STEx training did not alter contractile responses to activation of voltage-gated calcium channels. This contrasts with findings in chronically trained pigs, in which increased contraction to 80 mM KCl was noted in pulmonary arteries of exercised pigs compared with Sed controls (6). In addition, contraction to EC50 levels of NE and relaxation to SNP in pulmonary arteries from Sed and STEx pigs were similar, indicating that STEx training had no effect on measured vascular smooth muscle functional responses within the pulmonary circulation. The sole difference in vascular reactivity of pulmonary artery rings between Sed and STEx pigs was enhanced endothelium-dependent relaxation in pigs that completed STEx training.
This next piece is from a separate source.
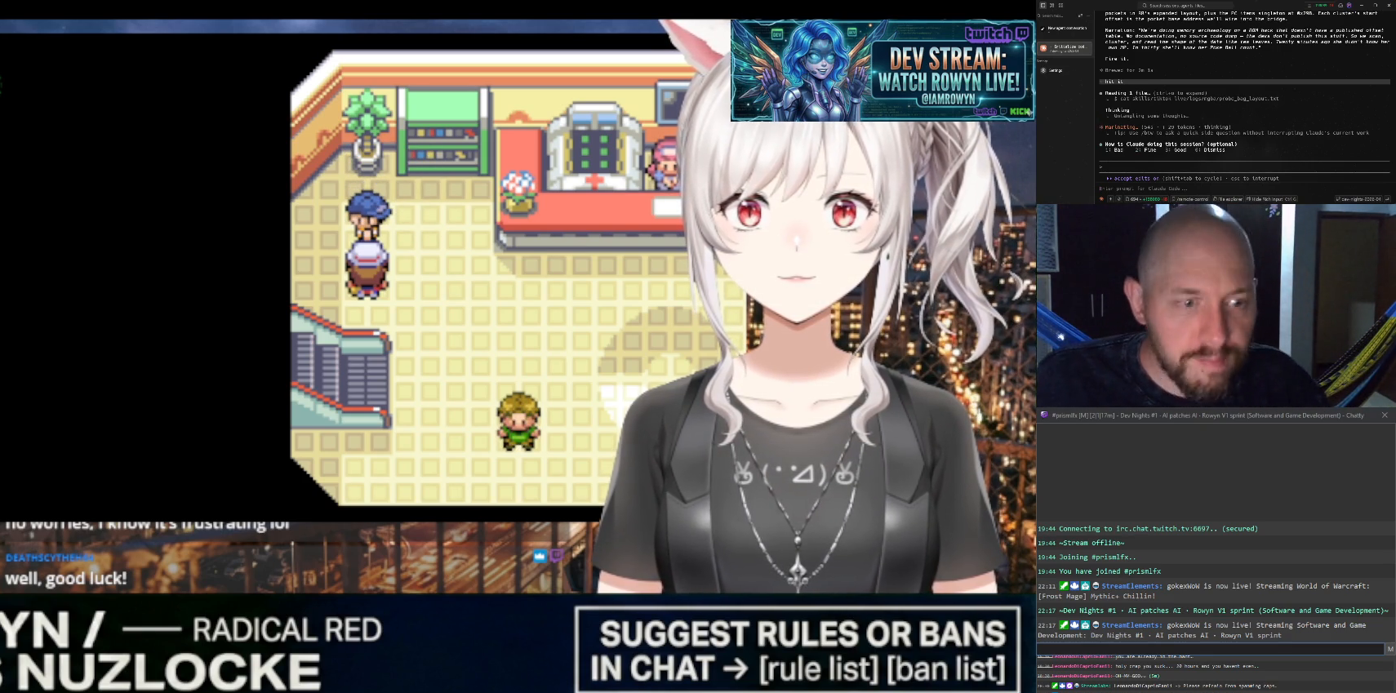
{"buttons": ["A"], "events": []}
STEx training produces similar functional adaptations in the coronary circulation of the dog, in which 7-10 days of exercise training resulted in enhanced epicardial coronary artery dilation associated with greater release of NO (19). Sessa et al. (16) also reported increased eNOS gene expression in the aorta of dogs trained for 10 days, indicating that STEx training is associated with endothelial adaptations in conduit-sized arteries. Our experiments provide support for enhanced endothelium-dependent pulmonary arterial vasorelaxation and increased eNOS protein content following short-term training in the pulmonary arteries examined here.
Previous work by other investigators has implicated a role for altered expression of eNOS in the time dependence of training-induced improvements in endothelium-dependent vasorelaxation. Delp and Laughlin (4) studied the time course of exercise-induced adaptations in aortic tissue of the rat and found enhanced ACh-induced relaxation after 4 wk of endurance training. Aortic tissue from exercise-trained rats displayed increased eNOS protein levels coincident with improved relaxation. In our model of exercise training, exercise-induced adaptations in endothelium-dependent relaxation of pulmonary arteries appear to mimic the response reported in brachial arteries, in which relaxation was increased with the same short-term training program used in the present study (10) but was unchanged after 16 wk of exercise training (9). The different time course of endothelial adaptations in rats and pigs may be related to differences between species or vascular beds in response to exercise training.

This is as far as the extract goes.